Nepal Rastra Bank Removes Interest Rate Differential on Insurance Company Deposits

Nepal Rastra Bank (NRB), Nepal's central bank, has eliminated the previous monetary policy provision that required insurance companies and other institutional investors to accept a 1 percentage point lower interest rate on fixed deposits compared to the rates accessible to individual depositors. This policy change was announced in the first quarter review of the monetary policy for fiscal year 2083 (Nepali calendar). Insurance companies in Nepal have traditionally invested up to 80% of their investible funds in fixed deposits.
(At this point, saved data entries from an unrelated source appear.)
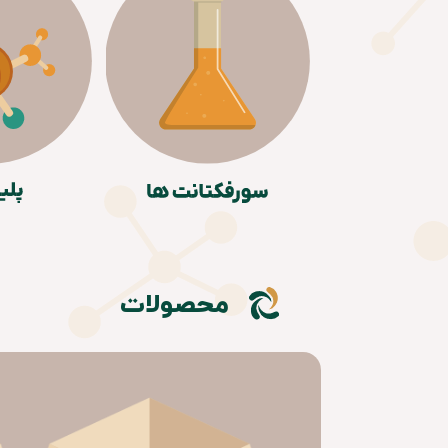
محصولات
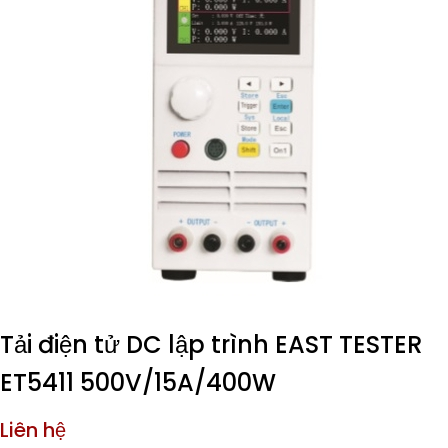
Tải điện tử DC lập trình EAST TESTER
ET5411 500V/15A/400W
Liên hệ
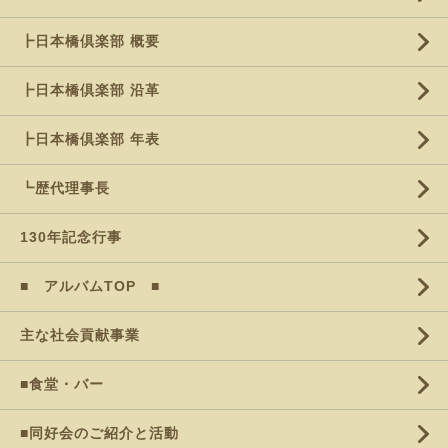
┣日本橋倶楽部 概要
┣日本橋倶楽部 沿革
┣日本橋倶楽部 年表
┗歴代理事長
130年記念行事
■ アルバムTOP ■
主な社会貢献事業
■食堂・バー
■同好会のご紹介と活動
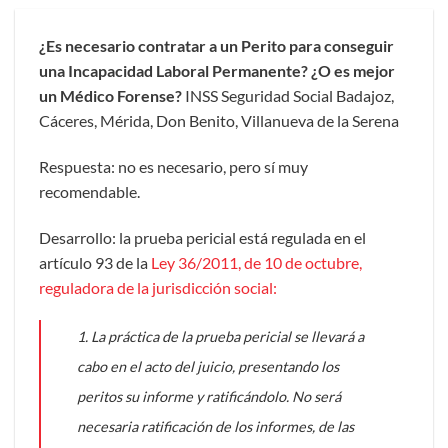
¿Es necesario contratar a un Perito para conseguir
una Incapacidad Laboral Permanente?
¿O es mejor
un Médico Forense?
INSS Seguridad Social Badajoz,
Cáceres, Mérida, Don Benito, Villanueva de la Serena
Respuesta: no es necesario, pero sí muy
recomendable.
Desarrollo: la prueba pericial está regulada en el
artículo 93 de la
Ley 36/2011, de 10 de octubre,
reguladora de la jurisdicción social:
1. La práctica de la prueba pericial se llevará a
cabo en el acto del juicio, presentando los
peritos su informe y ratificándolo. No será
necesaria ratificación de los informes, de las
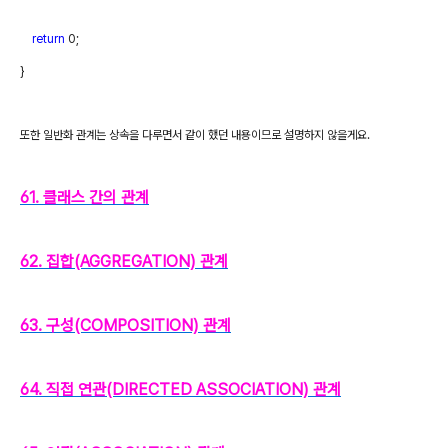
return
0;
}
또한 일반화 관계는 상속을 다루면서 같이 했던 내용이므로 설명하지 않을게요
.
61. 클래스 간의 관계
62. 집합(AGGREGATION) 관계
63. 구성(COMPOSITION) 관계
64. 직접 연관(DIRECTED ASSOCIATION) 관계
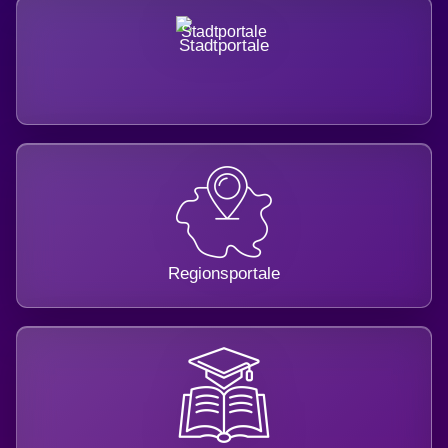
Stadtportale
Regionsportale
Previously, with interest rates on fixed deposits declining to below 5%, insurance firms were compelled to accept significantly lower yields, sometimes as low as 2 to 2.5% annually on institutional fixed deposits due to the mandated one percentage point rate differential. By scrapping this requirement, insurance companies will now benefit from earning interest rates equivalent to those of individual fixed deposit holders. This adjustment allows insurers to enhance their investment income, which has direct implications for the management of premiums and overall financial stability. The NRB's earlier mandate, set in 2080 (calendar year), aimed to sustain institutional fixed deposit interest rates at least 1 percentage point below individual rates, with a minimum floor of 2%. However, as market-interest rates declined, this policy pressured insurers to accept lower returns on large portions of their investments. Moreover, there has been recent liquidity pressure in the banking sector, with banks reportedly refusing to renew maturing fixed deposits, compounding challenges for insurers in managing their fixed-income portfolios. With this policy change, insurance companies are positioned to negotiate deposits on more favorable terms, potentially reducing reinvestment risk. This regulatory update is significant for Nepal’s insurance sector's asset management strategies. It aligns institutional and retail depositor interests more closely and may influence the competitive landscape among banks seeking large institutional deposits. Insurance executives are expected to benefit from improved yields and greater flexibility in managing fixed deposit investments under current market conditions.